Kenbo Slice said:
http://www.huffingtonpost.com/2012/01/04/police-kill-armed-8thgrad_n_1183517.html?icid=maing-grid7|aim|dl1|sec1_lnk3%26pLid%3D124955
I put quotations on the word armed because the kid only had a pellet gun.
What are your guys's take on this?
I think it's excessive, I understand the cops were just doing their jobs but Jesus there had to have been another way.
And the father's comment: "Why was so much excess force used on a minor?" he asked. "Three shots. Why not one that would bring him down?"
People very much don't seem to understand how police training works, or how guns function. There is no such thing as "fire one just to bring him down." Except in movies and TV, that is.
1. Any bullet can be fatal, so there are no "wounding shots."
2. Every bullet goes
somewhere, so there are no "warning shots."
3. Ricochets are dangerous and unpredictable, so even "shoot at the ground" isn't an option. Better to choose the target than to let it be chosen by Chance.
4. Firing a "wound" or "warning" shot without
stopping the subject could result in them firing in a panic -- far more collateral damage that way.
5. Police are trained -- meaning drilled until it's reflex -- to aim for center mass
every time. It's not because it's "lethal." It's because that's the biggest, surest target, reducing the chances of missing (and hitting someone else).
6. They are also trained to fire
at least twice every time, to ensure the subject is down.
7. There were multiple officers, so we can't be sure
one officer shot
three times.
The one thing that could have helped this situation is if the police had access to non-lethal projecticles. In this case, a taser would have been the best. Pepper spray, again, can result in panic fire (and that's if it hits). Other non-lethals require the officer to get too close. Rubber bullets are far more dangerous than tasers, especially at close range (like in a hallway).

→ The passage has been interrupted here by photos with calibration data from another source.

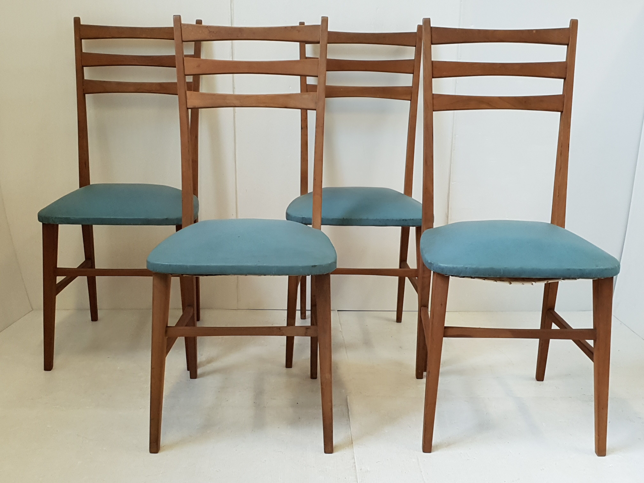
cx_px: 322
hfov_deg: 67.3
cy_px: 242
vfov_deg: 53.1
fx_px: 484
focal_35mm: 26
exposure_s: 1/50
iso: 125
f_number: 2.4
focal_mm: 4.3
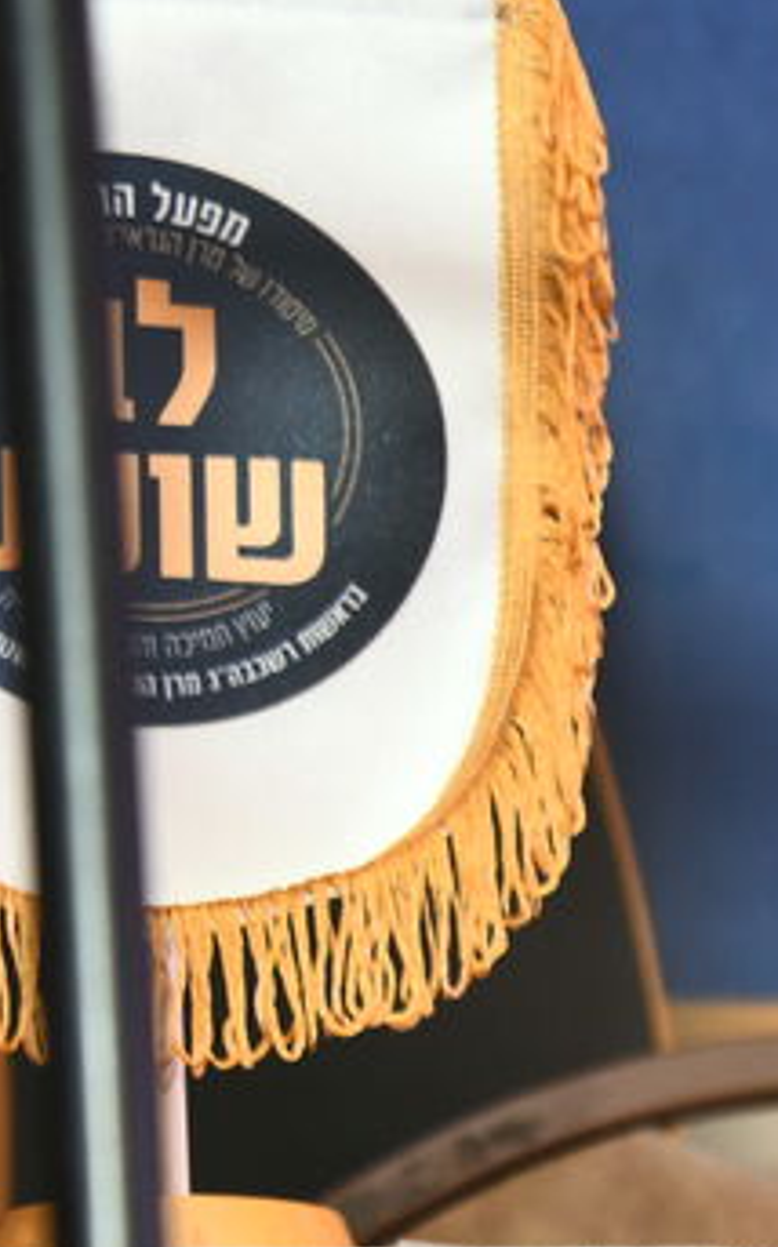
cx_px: 2309
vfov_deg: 8.1
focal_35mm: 258
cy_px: 1336
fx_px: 8764
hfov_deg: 4.9
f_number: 5.6
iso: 800
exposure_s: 1/160
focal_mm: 62
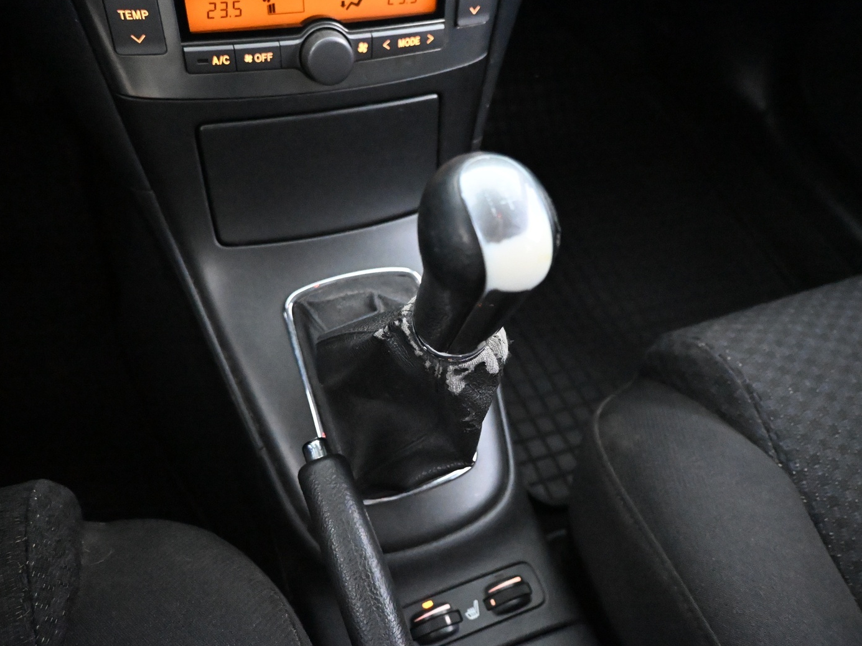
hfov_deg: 65.3
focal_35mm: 27
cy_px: 329
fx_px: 672
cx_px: 433
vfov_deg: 51.3
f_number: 3.5
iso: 12800
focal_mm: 16
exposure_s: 1/50
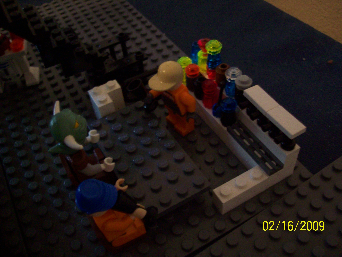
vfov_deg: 39.7
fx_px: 356
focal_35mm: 36
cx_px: 171
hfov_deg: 51.4
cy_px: 128
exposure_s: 1/8
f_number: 2.7
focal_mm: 6
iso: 200
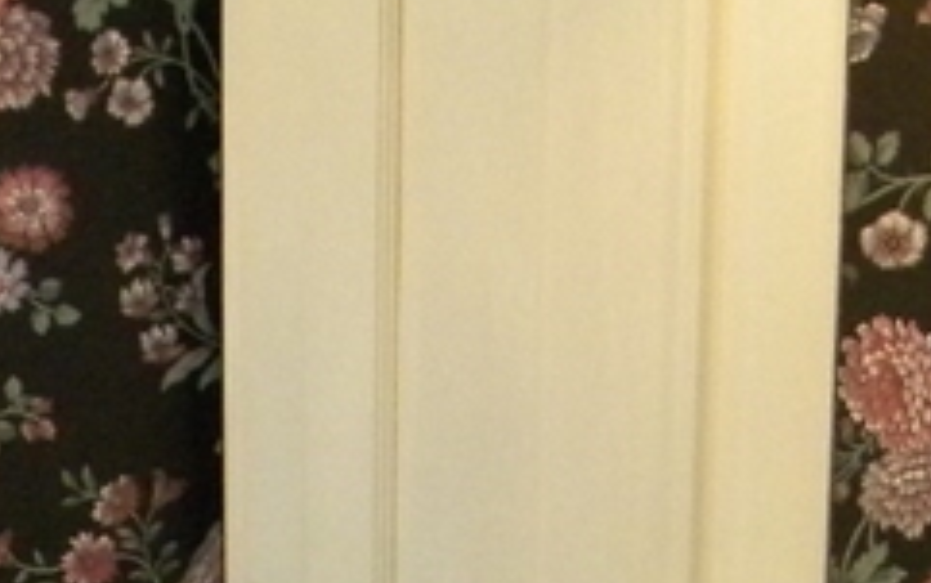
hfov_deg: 16.5
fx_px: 3199
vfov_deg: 9.7
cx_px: 672
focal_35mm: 126
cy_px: 1135
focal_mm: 5
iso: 400
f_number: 3.5
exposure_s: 1/52.5
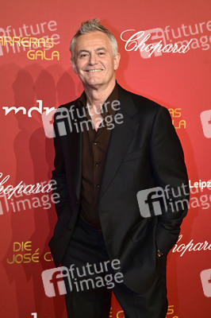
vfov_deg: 41.9
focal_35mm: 47
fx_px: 414
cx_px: 106
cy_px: 159
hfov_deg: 28.6
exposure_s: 1/160
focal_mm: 47
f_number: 7.1
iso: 1600
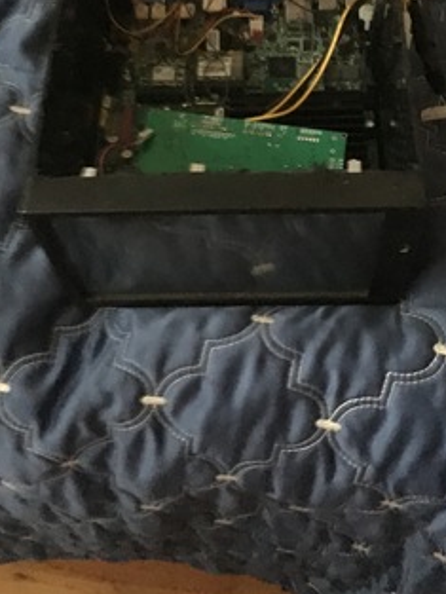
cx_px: 239
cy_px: 206
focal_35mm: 42
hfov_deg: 34.4
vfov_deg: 44.2
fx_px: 721
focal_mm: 4.15
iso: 1600
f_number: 2.2
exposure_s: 1/15
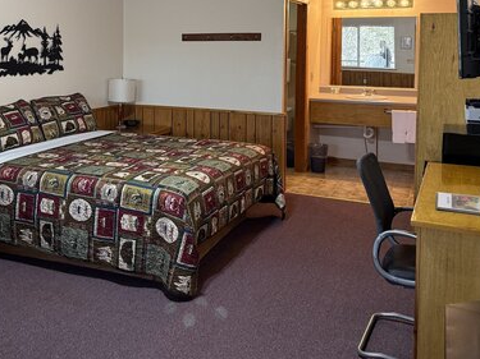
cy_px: 74
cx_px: 169
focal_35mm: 41
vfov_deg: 34.1
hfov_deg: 45.2
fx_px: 568
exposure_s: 1/60
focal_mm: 6.76
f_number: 1.78
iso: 200
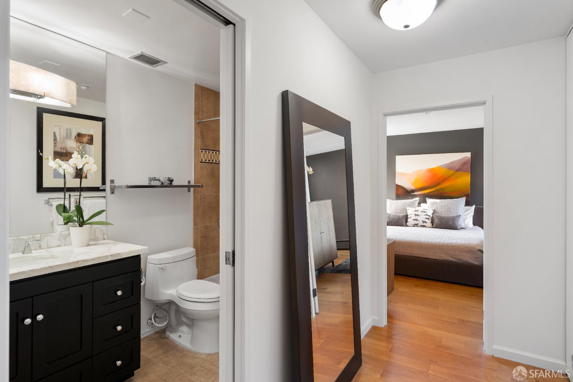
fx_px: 294
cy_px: 191
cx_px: 286
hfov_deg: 88.4
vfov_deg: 65.9
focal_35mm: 18
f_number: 9
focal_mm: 18.5
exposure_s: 1/4
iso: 400
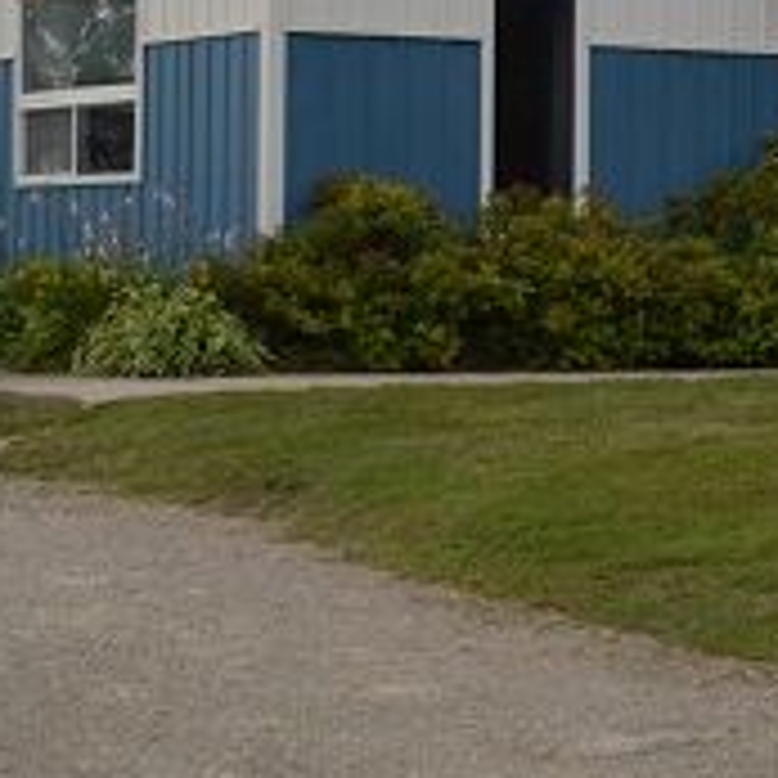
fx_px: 3585
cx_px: 1322
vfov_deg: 12.3
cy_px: 54
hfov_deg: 11.6
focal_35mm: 141
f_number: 7.1
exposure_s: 1/200
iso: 100
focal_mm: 32
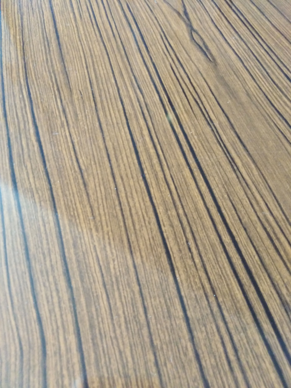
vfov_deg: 69.4
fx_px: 280
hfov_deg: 54.9
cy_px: 194
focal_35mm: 25
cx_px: 146
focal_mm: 3.46
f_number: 2.2
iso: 633
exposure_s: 1/20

Unfortunately, the public is also wildly uneducated about tasers. They believe every subject can be "talked down" (as a middle school teacher, let me assure you: not even almost). They believe tasers shoot frikkin' laser fire. They believe every tasing results in a stroke, heart attack,
and total memory loss.
So, you ban the non-lethal option, and cops are
only left with the lethal option. They have two jobs here: 1. Stop the person with the weapon from hurting anyone. 2. Get home alive to their own families at the end of the day. And not necessarily in that order, either.
Also, the parents complaining about not being able to get to their kids. If this turned out to be a drug/gang-related event, and someone had gotten to their kids, they'd have complained that the school didn't secure them enough. Having been in an actual lockdown myself, "parent roadblocks" are a major problem -- we wouldn't have gotten even
one emergency vehicle to the school if it had been necessary.
Basically, everyone blames the cops and school, always assuring they have the better idea... even though we've already looked into those ideas and found them to be ridiculous and dangerous. Cops and schools are just easy targets, because the public knows they can't argue back.